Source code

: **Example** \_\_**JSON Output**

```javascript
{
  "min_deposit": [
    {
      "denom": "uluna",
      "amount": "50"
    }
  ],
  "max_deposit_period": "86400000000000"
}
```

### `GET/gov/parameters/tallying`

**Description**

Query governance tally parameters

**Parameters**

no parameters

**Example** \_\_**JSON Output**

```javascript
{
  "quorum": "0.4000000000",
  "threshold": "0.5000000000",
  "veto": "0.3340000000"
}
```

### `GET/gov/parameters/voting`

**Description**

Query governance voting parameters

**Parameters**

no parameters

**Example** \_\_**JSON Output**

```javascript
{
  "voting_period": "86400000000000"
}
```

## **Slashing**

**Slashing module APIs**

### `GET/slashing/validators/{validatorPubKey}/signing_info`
...
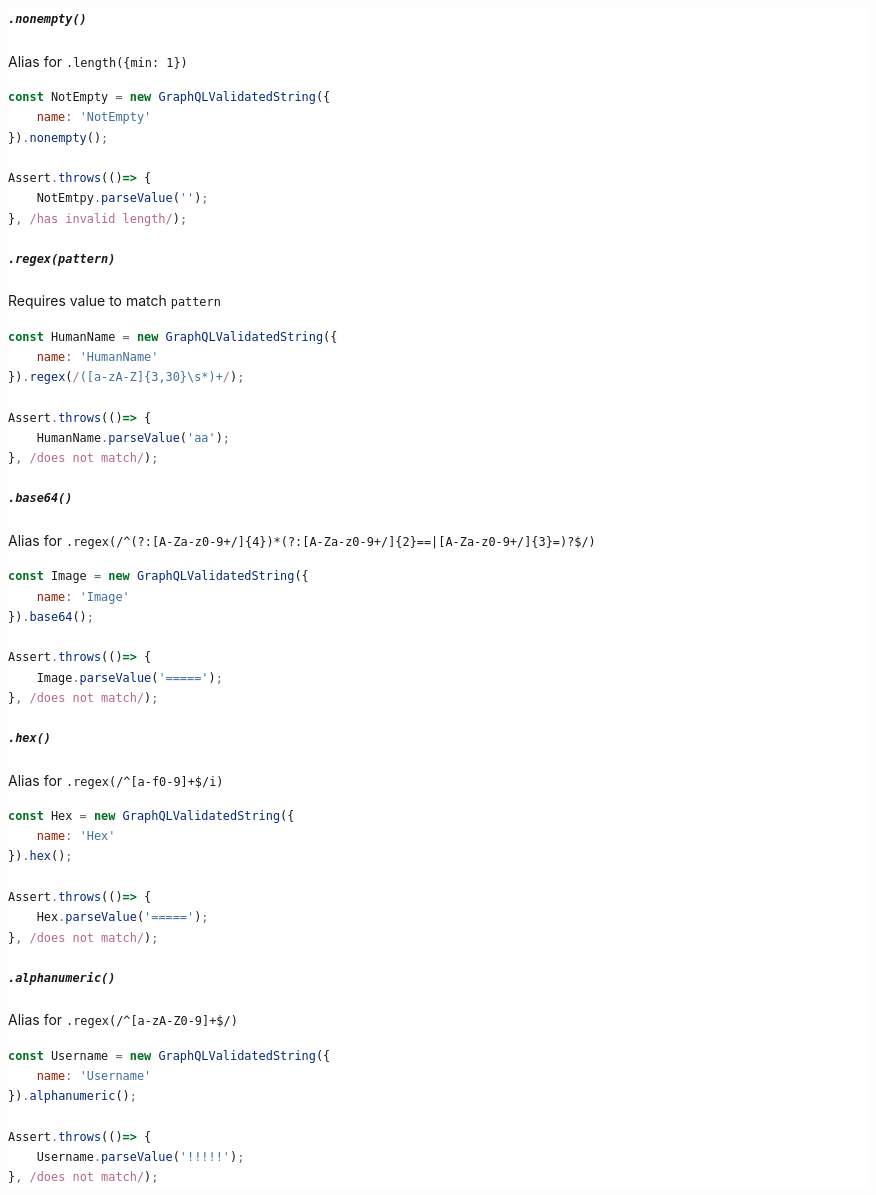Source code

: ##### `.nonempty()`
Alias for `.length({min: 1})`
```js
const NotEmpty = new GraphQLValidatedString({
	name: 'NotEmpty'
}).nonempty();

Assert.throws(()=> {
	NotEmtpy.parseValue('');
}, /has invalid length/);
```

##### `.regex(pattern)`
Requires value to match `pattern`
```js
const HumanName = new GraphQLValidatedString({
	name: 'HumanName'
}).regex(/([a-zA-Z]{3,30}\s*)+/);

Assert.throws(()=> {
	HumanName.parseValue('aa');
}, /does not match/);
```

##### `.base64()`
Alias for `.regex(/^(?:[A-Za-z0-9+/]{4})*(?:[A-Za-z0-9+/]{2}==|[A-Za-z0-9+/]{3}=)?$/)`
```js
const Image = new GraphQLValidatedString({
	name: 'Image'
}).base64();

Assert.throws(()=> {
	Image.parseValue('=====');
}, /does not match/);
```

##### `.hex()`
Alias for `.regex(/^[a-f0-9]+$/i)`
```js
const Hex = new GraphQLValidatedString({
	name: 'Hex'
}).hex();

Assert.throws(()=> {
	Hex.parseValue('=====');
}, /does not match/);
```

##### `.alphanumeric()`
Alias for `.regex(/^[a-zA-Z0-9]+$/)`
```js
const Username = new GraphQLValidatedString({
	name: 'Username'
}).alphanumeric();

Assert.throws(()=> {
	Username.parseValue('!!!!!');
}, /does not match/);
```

EXERCISE BRIEF
Take every line above carrying "governance" and return it.

EXERCISE SOLUTION
Query governance tally parameters
Query governance voting parameters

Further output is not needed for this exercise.